BACKGROUND: Autologous stem cell transplantation (ASCT) for adult acute myelogenous leukemia (AML) is a valid therapeutic option for patients with good-risk and intermediate-risk disease. The authors used the registry of the European Society for Blood and Marrow Transplantation to compare combined busulfan and melphalan (BUMEL) with combined busulfan and cyclophosphamide (BUCY) before transplantation. METHODS: From 2005 to 2013, 853 patients with available cytogenetics underwent ASCT in first remission, including 257 after receiving BUMEL and 596 after receiving BUCY. The proportion of patients with good-risk AML was lower in those who received BUMEL (14% vs 20%; P = .02).

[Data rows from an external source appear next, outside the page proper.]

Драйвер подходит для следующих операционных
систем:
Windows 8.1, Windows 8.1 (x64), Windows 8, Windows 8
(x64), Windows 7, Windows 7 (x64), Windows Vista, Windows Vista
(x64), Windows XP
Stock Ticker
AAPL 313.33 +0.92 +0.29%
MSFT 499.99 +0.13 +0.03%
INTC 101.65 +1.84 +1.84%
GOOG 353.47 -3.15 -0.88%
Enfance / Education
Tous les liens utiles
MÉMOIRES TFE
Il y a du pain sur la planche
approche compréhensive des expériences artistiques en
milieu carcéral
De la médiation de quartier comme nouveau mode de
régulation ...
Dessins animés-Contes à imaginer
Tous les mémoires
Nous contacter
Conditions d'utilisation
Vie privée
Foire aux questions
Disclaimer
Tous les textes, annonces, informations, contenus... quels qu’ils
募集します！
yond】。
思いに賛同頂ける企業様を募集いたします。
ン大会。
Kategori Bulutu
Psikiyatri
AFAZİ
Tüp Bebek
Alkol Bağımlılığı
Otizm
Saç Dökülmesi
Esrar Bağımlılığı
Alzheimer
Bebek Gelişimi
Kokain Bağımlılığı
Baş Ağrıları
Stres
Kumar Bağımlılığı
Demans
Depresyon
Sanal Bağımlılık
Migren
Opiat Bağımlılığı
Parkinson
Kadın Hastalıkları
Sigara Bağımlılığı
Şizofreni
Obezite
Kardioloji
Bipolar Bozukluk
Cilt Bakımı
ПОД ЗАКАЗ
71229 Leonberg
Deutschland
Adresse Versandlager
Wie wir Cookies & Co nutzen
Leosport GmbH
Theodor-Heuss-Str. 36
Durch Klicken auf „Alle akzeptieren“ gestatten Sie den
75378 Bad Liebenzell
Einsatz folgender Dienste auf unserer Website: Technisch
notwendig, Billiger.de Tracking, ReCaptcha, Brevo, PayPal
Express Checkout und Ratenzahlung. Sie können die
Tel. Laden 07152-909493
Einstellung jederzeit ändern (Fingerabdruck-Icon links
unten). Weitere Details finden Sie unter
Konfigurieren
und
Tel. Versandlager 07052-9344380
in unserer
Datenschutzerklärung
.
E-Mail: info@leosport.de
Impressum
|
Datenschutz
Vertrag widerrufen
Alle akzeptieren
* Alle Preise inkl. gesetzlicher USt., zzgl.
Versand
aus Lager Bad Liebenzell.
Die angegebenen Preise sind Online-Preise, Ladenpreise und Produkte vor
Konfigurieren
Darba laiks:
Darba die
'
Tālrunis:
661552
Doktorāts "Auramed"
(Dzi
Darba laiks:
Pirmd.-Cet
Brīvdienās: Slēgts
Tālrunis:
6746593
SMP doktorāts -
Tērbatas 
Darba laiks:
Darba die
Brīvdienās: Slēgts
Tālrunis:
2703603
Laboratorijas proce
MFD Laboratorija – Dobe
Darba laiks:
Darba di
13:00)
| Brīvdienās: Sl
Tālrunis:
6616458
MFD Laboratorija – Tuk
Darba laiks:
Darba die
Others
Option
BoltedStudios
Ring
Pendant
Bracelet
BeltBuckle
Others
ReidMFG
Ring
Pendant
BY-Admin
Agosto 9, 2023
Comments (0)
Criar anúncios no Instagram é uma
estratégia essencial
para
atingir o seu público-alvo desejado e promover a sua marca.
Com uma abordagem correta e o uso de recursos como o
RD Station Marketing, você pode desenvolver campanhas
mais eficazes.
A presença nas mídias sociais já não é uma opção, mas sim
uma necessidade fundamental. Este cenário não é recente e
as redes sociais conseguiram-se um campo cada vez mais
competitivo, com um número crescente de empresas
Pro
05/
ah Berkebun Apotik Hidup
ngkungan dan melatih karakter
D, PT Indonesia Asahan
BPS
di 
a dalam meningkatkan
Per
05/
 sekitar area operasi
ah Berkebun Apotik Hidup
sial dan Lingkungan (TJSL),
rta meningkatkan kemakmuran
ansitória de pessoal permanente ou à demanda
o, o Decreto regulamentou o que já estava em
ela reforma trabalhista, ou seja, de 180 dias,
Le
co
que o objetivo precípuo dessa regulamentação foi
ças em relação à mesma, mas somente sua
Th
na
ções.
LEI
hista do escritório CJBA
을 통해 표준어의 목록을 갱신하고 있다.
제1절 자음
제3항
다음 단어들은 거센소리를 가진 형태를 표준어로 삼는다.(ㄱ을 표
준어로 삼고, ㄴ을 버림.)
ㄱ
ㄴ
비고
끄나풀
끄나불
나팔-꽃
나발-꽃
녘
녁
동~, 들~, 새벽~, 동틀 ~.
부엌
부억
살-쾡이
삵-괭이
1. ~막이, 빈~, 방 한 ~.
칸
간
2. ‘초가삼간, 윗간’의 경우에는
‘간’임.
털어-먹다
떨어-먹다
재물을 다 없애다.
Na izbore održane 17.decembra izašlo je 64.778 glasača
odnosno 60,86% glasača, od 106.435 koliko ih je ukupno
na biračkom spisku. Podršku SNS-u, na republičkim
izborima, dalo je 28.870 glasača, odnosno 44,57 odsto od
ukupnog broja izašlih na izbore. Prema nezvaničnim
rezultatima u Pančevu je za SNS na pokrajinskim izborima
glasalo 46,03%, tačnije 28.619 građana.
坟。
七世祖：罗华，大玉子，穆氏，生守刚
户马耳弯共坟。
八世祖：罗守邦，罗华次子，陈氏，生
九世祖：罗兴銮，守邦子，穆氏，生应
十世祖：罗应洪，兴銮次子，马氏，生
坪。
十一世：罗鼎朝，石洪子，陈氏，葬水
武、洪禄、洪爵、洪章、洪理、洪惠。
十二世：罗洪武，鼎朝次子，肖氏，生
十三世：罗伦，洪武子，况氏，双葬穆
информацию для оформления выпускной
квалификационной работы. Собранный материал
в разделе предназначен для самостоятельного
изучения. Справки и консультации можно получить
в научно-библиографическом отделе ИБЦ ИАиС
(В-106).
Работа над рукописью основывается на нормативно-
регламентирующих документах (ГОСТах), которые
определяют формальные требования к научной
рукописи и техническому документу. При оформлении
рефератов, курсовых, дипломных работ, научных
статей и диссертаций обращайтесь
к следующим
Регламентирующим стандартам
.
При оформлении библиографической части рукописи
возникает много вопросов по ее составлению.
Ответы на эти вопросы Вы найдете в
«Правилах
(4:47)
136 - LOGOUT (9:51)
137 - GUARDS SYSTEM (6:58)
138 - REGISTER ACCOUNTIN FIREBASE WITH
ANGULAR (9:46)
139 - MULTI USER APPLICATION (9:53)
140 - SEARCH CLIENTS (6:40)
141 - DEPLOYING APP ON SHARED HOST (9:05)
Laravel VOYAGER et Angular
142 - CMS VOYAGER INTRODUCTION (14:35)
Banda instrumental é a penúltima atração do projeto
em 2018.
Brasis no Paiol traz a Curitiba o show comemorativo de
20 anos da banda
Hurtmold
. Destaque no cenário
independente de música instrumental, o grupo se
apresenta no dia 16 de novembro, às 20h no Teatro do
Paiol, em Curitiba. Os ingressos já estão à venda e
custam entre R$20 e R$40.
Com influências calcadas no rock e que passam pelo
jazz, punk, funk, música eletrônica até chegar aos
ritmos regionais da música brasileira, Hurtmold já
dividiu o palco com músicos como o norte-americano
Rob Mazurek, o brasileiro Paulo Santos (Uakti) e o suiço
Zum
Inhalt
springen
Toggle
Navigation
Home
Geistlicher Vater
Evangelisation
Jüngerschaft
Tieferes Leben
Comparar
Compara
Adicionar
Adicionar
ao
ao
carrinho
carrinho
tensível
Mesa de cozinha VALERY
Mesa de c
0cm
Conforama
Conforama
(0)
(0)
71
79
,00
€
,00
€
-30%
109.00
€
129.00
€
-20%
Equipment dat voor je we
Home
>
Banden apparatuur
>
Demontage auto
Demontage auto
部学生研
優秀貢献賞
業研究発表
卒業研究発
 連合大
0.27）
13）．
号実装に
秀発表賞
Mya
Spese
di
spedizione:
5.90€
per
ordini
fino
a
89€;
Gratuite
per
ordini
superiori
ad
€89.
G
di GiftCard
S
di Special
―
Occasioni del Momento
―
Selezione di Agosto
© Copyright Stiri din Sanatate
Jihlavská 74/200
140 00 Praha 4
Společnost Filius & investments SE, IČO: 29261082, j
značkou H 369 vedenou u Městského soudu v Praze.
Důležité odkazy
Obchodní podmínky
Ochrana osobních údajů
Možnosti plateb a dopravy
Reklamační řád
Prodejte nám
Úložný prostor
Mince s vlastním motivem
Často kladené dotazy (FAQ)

More patients who received BUMEL underwent autograft in molecular remission (89% vs 78%; P = .02). Three years after transplantation, the relapse incidence (RI) was 48.7%, the leukemia-free survival (LFS) rate was 47.7%, the overall survival (OS) rate was 66.2%, and the nonrelapse mortality (NRM) rate was 3.6%. RESULTS:Patients who underwent an autograft after receiving BUMEL fared better than those who underwent an autograft after receiving BUCY with a lower RI (39.5% vs 52.2%; hazard ratio [HR], 0.65; 95% confidence interval [CI], 0.49-0.87; P = .003) a better LFS (55.4% vs 44.6%; HR, 0.69; 95% CI, 0.53-0.89; P = .005), and a better OS (73.8% vs 63%; HR, 0.62; 95% CI, 0.47-0.82; P = .0007). There was no difference in the NRM rate (BUMEL vs BUCY, 4.5% vs 3.2%, respectively). Among 74 patients in the BUMEL group and 187 in the BUCY group who underwent autograft in molecular remission, the RI was 30% versus 51%, respectively (univariate analysis; P = .01), and the LFS rate was 66% versus 47%, respectively (univariate analysis; P = .03). CONCLUSIONS: In patients with AML in first complete remission who undergo ASCT, the BUMEL combination is a better preparative regimen. Cancer 2017;123:824-31.